Pada akhirnya, mereka juga menyampaikan pesan kepada sesama yang ingin mendalami dunia musik untuk terus berjuang dan jangan menyerah.

Kakan menuturkan impiannya bisa manggung di ajang internasional, dengan membawakan lagu ciptaan sendiri.

"Karena grup kami ini berawal dari hobi, maka gali terus potensi kalian sampai mendapatkan potensi yang luar biasa," katanya.

Ia juga mengingatkan pada semua orang, khususnya disabilitas, agar tidak mudah putus asa untuk mewujudkan mimpi. Semua mimpi membutuhkan perjuangan yang kadang sangat panjang dan berat untuk merujudkannya menjadi nyata.

Diasilitasi pemerintah

Suku Dinas Pariwisata dan Ekonomi Kreatif (Parekraf) Kota Administrasi Jakarta Selatan memfasilitasi musisi disabilitas di daerah itu untuk tampil menghibur wisatawan Cirebon di Agro Edu Wisata (AEW) Ragunan.

"Kami memberikan fasilitas untuk tampil di ruang publik dan mal kepada musisi disabilitas tunanetra yang tergabung dalam Pengamen Naik Kelas," kata Kepala Suku Dinas Parekraf Kota Administrasi Jakarta Selatan Rus Suharto di Jakarta, Kamis.

Koste Band berjalan bersama setelah manggung, Jakarta, Rabu (16/11/2022). ANTARA/Luthfia Miranda Putri
Fasilitas yang disediakan oleh Suku Dinas Parekraf Kota Administrasi Jakarta Selatan itu, salah satunya menggandeng musisi disabilitas tunanetra Koste Band untuk memeriahkan kegiatan memperkenalkan objek wisata urban Jakarta Selatan yang bertajuk "Famtrip atau Familiarization Trip".
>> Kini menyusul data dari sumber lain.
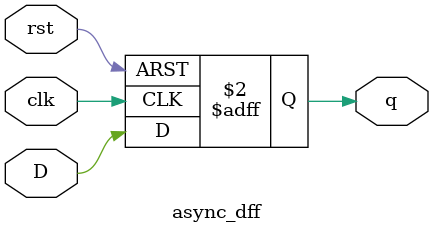
<source format=v>


module async_dff(input clk,rst,D,output reg q);

always @(posedge clk or posedge rst )begin
if(rst)
q <= 1'b0;
else
q<= D;
end
endmodule

</source>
Grup musik itu dulunya merupakan musisi jalanan dan akhirnya terbentuk pada 2018. Mereka kemudian mengikuti audisi pengamen jalanan periode 2016-2019 yang semakin mengasah kemampuan dalam dunia musik.

Mereka juga kemudian mengikuti kurasi Pengamen Naik Kelas yang diadakan oleh Suku Dinas Parekraf Jakarta Selatan pada Agustus 2022.

Diharapkan para disabilitas yang kreatif dan berkualitas bisa terdorong menjadi pelaku ekonomi kreatif sekaligus menjadi motivasi bagi penyandang disabilitas lainnya dalam menggali potensi mereka masing-masing.

"Pengamen Naik Kelas" ini tidak dilombakan, tapi pendaftar dikurasi untuk dipentaskan sebagai musisi jalanan.

Pada ajang 2022, total pengamen yang lolos kurasi 10 grup dengan personel 44 orang.